§ **TEXT SECTION**
%%

I have the same use case as @adrianmcli any info?
@adrianmcli @brianschardt
It looks like currently what we can do is something like the following if we want to avoid slow startServer()
execution per test file
// entrypoint.test.js
beforeAll(async () => {
global.server = await startServer();
});
import './tests/my-first-test';
import './tests/my-second-test';
import './tests/other-test';
// ./tests/my-first-test.js
test('my test', () => {
expect(global.server.doSomeIntereaction()).toBe(...)
})
Of course, this does not come with parallelization.
Probably ideal solution would be launching startServer()
as a separate process like jest-puppeteer
does, but in that case I am not sure how we can easily swap mocked functions behind startServer()
for each test case....
I think that #8708 would solve a bunch of problems people have that motivate this kind of state sharing. Instead of having to share something from the global setup down to the child processes, each of those child processes should (probably?) own one and only one of the resources. A puppeteer, a database connection, a booted server, etc, should be one per worker, not one global one per test run, and also not one per test file. That plays nicest with the automatic parallelization, keeps things fast, and I think is semantically sound with what Jest does already. Would that work for you folks and if so please thumbs up #8708!
Other resources like Kafka and ElasticSearch we use it in a multi-tenant fashion. But to do so we must pass some information like connection string, admin credentials, unique run id for build parallelization on the same host etc.

%%

§ **TASK PROMPT**
Continue the discussion of sharing a server across Jest test files from the point where it stops.

§ **ENTRIES SUPPLIED**
%%

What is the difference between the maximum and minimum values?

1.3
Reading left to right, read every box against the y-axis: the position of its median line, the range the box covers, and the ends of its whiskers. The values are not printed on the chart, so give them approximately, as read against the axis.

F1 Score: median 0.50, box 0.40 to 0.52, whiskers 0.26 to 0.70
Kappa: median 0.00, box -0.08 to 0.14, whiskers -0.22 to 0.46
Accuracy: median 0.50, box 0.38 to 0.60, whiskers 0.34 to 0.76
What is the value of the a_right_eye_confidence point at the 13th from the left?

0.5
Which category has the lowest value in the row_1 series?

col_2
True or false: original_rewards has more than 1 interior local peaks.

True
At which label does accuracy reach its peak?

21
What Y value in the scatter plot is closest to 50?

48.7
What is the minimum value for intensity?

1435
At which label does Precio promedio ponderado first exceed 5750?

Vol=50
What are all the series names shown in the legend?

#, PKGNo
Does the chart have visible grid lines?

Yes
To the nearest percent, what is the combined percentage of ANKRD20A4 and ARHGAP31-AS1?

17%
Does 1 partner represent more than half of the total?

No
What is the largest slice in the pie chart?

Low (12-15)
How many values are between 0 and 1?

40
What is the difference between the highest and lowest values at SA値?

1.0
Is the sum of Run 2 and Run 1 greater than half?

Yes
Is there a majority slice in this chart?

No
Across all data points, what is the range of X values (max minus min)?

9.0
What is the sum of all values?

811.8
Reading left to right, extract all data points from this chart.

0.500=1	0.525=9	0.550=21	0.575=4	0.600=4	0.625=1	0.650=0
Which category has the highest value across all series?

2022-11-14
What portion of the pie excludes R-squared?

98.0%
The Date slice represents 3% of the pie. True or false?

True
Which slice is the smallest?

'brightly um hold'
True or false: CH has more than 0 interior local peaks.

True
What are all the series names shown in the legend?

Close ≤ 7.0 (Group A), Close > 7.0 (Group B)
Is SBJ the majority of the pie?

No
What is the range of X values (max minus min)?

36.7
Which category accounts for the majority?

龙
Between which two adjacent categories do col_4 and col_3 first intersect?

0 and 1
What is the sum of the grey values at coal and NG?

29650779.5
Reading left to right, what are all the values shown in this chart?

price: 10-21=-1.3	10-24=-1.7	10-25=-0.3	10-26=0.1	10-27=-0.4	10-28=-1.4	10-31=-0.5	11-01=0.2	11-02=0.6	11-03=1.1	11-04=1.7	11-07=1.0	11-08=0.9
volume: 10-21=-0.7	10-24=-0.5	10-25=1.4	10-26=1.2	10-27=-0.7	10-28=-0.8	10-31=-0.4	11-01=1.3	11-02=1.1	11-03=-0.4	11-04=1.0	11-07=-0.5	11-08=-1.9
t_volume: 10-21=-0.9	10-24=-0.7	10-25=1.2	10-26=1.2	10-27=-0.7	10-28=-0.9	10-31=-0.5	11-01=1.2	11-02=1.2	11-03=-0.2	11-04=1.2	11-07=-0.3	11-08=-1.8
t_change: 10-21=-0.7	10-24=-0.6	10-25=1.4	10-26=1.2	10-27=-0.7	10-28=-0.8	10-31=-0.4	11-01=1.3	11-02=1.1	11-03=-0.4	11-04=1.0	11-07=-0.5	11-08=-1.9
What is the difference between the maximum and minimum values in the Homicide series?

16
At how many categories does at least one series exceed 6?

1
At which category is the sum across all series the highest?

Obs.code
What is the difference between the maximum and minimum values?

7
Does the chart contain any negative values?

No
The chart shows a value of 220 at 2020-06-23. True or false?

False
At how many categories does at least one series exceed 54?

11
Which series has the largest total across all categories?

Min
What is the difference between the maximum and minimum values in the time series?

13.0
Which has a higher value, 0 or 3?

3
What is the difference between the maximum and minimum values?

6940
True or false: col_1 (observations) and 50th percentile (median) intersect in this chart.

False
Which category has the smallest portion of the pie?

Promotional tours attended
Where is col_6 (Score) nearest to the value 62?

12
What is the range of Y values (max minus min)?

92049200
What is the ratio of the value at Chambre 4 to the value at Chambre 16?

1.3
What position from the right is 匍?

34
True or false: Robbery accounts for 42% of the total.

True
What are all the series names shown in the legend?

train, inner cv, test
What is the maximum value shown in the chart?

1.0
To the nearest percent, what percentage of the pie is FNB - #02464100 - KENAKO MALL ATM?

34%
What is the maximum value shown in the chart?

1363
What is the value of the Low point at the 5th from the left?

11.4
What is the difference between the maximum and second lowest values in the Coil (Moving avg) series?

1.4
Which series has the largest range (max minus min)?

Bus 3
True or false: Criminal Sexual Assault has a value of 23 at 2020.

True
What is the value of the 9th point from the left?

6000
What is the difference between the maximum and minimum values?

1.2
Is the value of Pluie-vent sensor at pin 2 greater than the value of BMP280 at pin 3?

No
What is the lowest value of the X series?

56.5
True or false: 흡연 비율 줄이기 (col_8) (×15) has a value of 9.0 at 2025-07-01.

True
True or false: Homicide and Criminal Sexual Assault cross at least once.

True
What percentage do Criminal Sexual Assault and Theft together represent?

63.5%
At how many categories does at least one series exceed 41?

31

%%

§ **WRITTEN ANSWER**
Right, that's already possible with globalSetup
via the process.env
hack described above. You can boot the global resource once in globalSetup
, and then pass whatever string-serialized state is necessary down to the workers via process.env
. That's not training wheels, that's a fundamental limitation of the parallelization Jest gives you, so I'm not sure what you mean by that. If the workers need some piece of state that is the same for each worker but different between them, like say a Kafka connection or an ElasticSearch connection locked to a namespace for that worker, you still need to boot that up per-worker. If you want to have workers be different tenants then they need to act differently, no?
I think we can say there are many levels and contexts of setup:
- per-invocation config (
globalSetup
,globalTeardown
) - per-worker (not existent, see #8708)
- per-suite (
setupFiles
,setupFilesAfterEnv
,beforeAll
,afterAll
) - per-test (
beforeEach
,afterEach
).
There is a process boundary between the per-invocation and per-worker layers that allows for parallelization and the Jest authors have said won't go away. That's the right move IMO. That means you can't ever pass real objects and especially not real open sockets down from the one top places to N inner places.
What I am talking about is giving Jest users the ability to run setup once for the worker instead of once per suite. Connecting to ES or Redis or what have you once per suite isn't the end of the world, but for services that don't have multi-tenancy built in like puppeteer, or for app-land code that is expensive to boot, it'd be nice to do it once per worker instead of once per suite. Say creating kafka topics for the worker to use, or creating a Postgres database like mycoolapp_test__${process.env.JEST_WORKER_ID}
. Right now that's not really possible, and I think it'd make managing these backend services a lot easier.
I also think tearing down Kafka / ES from jest isn't the best idea -- teardowns are more best effort than gauranteed IMO. You can't really guarantee that the teardown runs because a dev could SIGTERM the process, or it could OOM, or whatever really. The best use of those backend services would be re-entrant and automatically massage whatever state is in them into the clean state necessary for the test.